Exercise instructions
Starting at the beginning of the entries and ending at the line containing "14: (1357, 232)", reproduce those lines with "top-left" swapped for "upper-left" and nothing else altered.

□ □ □ □ □ □ □

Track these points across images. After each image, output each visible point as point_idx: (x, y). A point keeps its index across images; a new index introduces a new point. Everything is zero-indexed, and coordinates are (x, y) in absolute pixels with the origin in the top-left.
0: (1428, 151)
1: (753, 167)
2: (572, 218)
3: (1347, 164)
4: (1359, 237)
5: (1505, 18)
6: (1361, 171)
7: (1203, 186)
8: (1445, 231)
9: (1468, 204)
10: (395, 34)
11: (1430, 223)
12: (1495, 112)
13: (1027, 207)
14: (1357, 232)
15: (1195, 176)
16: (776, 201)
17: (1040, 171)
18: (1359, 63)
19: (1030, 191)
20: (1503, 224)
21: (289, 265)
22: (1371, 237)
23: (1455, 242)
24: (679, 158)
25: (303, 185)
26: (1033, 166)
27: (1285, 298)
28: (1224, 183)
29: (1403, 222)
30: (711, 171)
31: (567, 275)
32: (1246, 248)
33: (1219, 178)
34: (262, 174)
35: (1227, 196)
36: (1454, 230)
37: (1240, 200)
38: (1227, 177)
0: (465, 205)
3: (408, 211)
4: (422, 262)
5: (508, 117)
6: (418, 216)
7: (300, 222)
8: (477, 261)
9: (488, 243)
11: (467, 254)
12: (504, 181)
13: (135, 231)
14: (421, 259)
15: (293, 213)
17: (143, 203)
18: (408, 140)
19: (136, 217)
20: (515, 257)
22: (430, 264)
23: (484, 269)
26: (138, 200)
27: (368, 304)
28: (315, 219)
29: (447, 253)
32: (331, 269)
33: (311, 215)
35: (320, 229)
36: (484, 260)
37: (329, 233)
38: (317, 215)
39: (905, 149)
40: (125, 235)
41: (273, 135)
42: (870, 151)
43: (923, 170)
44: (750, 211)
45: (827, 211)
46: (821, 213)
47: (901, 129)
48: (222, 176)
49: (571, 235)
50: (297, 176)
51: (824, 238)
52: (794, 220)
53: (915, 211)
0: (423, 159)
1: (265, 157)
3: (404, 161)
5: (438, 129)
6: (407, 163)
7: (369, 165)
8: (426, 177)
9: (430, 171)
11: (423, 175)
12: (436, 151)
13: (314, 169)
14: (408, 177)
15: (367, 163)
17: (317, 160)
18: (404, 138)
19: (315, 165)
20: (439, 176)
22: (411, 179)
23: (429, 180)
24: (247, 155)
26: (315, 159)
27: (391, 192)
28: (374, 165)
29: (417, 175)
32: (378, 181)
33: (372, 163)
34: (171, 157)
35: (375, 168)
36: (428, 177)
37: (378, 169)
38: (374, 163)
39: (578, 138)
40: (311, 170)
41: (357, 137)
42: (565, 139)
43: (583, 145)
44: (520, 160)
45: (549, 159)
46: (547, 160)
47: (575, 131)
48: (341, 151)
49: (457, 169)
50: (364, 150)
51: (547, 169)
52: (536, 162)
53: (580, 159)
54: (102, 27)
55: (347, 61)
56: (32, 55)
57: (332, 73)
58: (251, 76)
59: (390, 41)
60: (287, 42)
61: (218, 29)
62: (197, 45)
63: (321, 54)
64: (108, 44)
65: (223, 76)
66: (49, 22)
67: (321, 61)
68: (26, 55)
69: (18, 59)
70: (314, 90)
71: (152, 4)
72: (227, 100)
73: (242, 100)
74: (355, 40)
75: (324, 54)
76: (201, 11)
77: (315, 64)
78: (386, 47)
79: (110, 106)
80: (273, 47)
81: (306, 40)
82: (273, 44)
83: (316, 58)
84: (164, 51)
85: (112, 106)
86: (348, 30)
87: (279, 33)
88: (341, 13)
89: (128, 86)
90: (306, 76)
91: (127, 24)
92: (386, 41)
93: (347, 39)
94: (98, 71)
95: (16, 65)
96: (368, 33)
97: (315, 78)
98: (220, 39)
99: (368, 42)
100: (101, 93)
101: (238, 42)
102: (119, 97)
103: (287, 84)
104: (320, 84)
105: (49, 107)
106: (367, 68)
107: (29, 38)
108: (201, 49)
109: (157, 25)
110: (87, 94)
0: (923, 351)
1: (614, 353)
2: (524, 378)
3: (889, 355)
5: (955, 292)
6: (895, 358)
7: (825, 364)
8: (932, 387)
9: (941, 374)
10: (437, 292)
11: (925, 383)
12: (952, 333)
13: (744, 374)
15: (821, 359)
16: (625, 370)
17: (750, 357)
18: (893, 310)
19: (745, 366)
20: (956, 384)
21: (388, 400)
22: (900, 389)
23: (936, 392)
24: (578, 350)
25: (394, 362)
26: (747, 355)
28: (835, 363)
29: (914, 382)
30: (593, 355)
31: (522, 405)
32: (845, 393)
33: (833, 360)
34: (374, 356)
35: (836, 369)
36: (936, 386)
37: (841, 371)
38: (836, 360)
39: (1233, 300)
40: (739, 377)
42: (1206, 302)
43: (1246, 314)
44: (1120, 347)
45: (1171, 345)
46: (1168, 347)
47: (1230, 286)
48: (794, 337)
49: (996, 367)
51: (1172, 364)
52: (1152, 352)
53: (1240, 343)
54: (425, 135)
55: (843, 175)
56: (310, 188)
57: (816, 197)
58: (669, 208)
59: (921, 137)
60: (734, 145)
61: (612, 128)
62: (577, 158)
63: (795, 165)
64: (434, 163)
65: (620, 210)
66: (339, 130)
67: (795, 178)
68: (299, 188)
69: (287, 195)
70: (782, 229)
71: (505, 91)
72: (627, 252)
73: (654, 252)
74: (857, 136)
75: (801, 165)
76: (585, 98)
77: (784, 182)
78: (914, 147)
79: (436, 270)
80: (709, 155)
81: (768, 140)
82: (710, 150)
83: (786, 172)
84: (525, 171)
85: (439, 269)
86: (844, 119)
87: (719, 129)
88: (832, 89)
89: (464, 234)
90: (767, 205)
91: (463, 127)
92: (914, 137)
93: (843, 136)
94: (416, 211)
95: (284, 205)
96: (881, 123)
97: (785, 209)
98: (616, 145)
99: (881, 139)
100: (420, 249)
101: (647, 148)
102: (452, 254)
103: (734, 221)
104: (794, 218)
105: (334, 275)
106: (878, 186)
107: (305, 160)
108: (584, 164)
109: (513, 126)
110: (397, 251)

□ □ □ □ □ □ □

Exercise output
Track these points across images. After each image, output each visible point as point_idx: (x, y). A point keeps its index across images; a new index introduces a new point. Everything is zero-indexed, and coordinates are (x, y) in absolute pixels with the origin in the upper-left.
0: (1428, 151)
1: (753, 167)
2: (572, 218)
3: (1347, 164)
4: (1359, 237)
5: (1505, 18)
6: (1361, 171)
7: (1203, 186)
8: (1445, 231)
9: (1468, 204)
10: (395, 34)
11: (1430, 223)
12: (1495, 112)
13: (1027, 207)
14: (1357, 232)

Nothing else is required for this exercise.